> [DATA SHOWN]
----

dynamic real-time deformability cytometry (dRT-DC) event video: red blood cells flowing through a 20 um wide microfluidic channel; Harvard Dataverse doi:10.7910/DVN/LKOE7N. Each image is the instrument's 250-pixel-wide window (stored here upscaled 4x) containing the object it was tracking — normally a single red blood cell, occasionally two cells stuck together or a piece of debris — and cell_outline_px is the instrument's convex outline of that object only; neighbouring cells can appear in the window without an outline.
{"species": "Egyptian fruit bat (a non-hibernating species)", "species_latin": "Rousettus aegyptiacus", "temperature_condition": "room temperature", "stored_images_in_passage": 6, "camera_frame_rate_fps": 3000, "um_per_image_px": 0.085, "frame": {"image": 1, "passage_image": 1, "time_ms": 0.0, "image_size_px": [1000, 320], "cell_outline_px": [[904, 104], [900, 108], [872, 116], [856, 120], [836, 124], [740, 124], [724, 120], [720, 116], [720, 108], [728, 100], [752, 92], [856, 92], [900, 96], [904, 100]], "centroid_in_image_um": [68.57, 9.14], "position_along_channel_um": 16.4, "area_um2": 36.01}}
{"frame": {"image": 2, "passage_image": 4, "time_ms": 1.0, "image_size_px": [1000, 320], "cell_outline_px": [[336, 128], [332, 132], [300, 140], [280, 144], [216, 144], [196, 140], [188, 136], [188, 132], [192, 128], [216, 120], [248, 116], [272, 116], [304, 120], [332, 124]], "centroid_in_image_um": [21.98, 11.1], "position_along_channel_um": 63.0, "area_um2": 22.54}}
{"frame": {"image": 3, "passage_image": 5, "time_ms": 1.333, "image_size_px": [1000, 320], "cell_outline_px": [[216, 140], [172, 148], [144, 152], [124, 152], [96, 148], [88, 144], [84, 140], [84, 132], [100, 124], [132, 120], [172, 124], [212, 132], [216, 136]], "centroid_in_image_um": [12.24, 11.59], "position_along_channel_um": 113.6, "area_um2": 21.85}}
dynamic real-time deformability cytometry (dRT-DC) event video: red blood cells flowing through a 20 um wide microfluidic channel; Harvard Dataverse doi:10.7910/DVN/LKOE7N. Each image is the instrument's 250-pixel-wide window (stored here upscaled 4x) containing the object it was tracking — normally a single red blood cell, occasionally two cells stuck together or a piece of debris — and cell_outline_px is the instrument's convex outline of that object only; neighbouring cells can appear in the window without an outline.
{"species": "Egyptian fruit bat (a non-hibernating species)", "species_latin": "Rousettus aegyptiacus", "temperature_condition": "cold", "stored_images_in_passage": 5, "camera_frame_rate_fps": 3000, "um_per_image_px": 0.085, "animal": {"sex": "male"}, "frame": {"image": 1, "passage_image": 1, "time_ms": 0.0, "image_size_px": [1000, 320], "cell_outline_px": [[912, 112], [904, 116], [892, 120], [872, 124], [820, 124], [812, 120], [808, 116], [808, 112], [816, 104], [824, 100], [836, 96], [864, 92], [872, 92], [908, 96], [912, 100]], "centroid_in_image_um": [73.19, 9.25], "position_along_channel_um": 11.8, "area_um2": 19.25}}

----

> [GIVEN TASK] Reproduce the material in full, with no word added or dropped.

> [REPLY TO THE EXERCISE]
dynamic real-time deformability cytometry (dRT-DC) event video: red blood cells flowing through a 20 um wide microfluidic channel; Harvard Dataverse doi:10.7910/DVN/LKOE7N. Each image is the instrument's 250-pixel-wide window (stored here upscaled 4x) containing the object it was tracking — normally a single red blood cell, occasionally two cells stuck together or a piece of debris — and cell_outline_px is the instrument's convex outline of that object only; neighbouring cells can appear in the window without an outline.
{"species": "Egyptian fruit bat (a non-hibernating species)", "species_latin": "Rousettus aegyptiacus", "temperature_condition": "room temperature", "stored_images_in_passage": 6, "camera_frame_rate_fps": 3000, "um_per_image_px": 0.085, "frame": {"image": 1, "passage_image": 1, "time_ms": 0.0, "image_size_px": [1000, 320], "cell_outline_px": [[904, 104], [900, 108], [872, 116], [856, 120], [836, 124], [740, 124], [724, 120], [720, 116], [720, 108], [728, 100], [752, 92], [856, 92], [900, 96], [904, 100]], "centroid_in_image_um": [68.57, 9.14], "position_along_channel_um": 16.4, "area_um2": 36.01}}
{"frame": {"image": 2, "passage_image": 4, "time_ms": 1.0, "image_size_px": [1000, 320], "cell_outline_px": [[336, 128], [332, 132], [300, 140], [280, 144], [216, 144], [196, 140], [188, 136], [188, 132], [192, 128], [216, 120], [248, 116], [272, 116], [304, 120], [332, 124]], "centroid_in_image_um": [21.98, 11.1], "position_along_channel_um": 63.0, "area_um2": 22.54}}
{"frame": {"image": 3, "passage_image": 5, "time_ms": 1.333, "image_size_px": [1000, 320], "cell_outline_px": [[216, 140], [172, 148], [144, 152], [124, 152], [96, 148], [88, 144], [84, 140], [84, 132], [100, 124], [132, 120], [172, 124], [212, 132], [216, 136]], "centroid_in_image_um": [12.24, 11.59], "position_along_channel_um": 113.6, "area_um2": 21.85}}
dynamic real-time deformability cytometry (dRT-DC) event video: red blood cells flowing through a 20 um wide microfluidic channel; Harvard Dataverse doi:10.7910/DVN/LKOE7N. Each image is the instrument's 250-pixel-wide window (stored here upscaled 4x) containing the object it was tracking — normally a single red blood cell, occasionally two cells stuck together or a piece of debris — and cell_outline_px is the instrument's convex outline of that object only; neighbouring cells can appear in the window without an outline.
{"species": "Egyptian fruit bat (a non-hibernating species)", "species_latin": "Rousettus aegyptiacus", "temperature_condition": "cold", "stored_images_in_passage": 5, "camera_frame_rate_fps": 3000, "um_per_image_px": 0.085, "animal": {"sex": "male"}, "frame": {"image": 1, "passage_image": 1, "time_ms": 0.0, "image_size_px": [1000, 320], "cell_outline_px": [[912, 112], [904, 116], [892, 120], [872, 124], [820, 124], [812, 120], [808, 116], [808, 112], [816, 104], [824, 100], [836, 96], [864, 92], [872, 92], [908, 96], [912, 100]], "centroid_in_image_um": [73.19, 9.25], "position_along_channel_um": 11.8, "area_um2": 19.25}}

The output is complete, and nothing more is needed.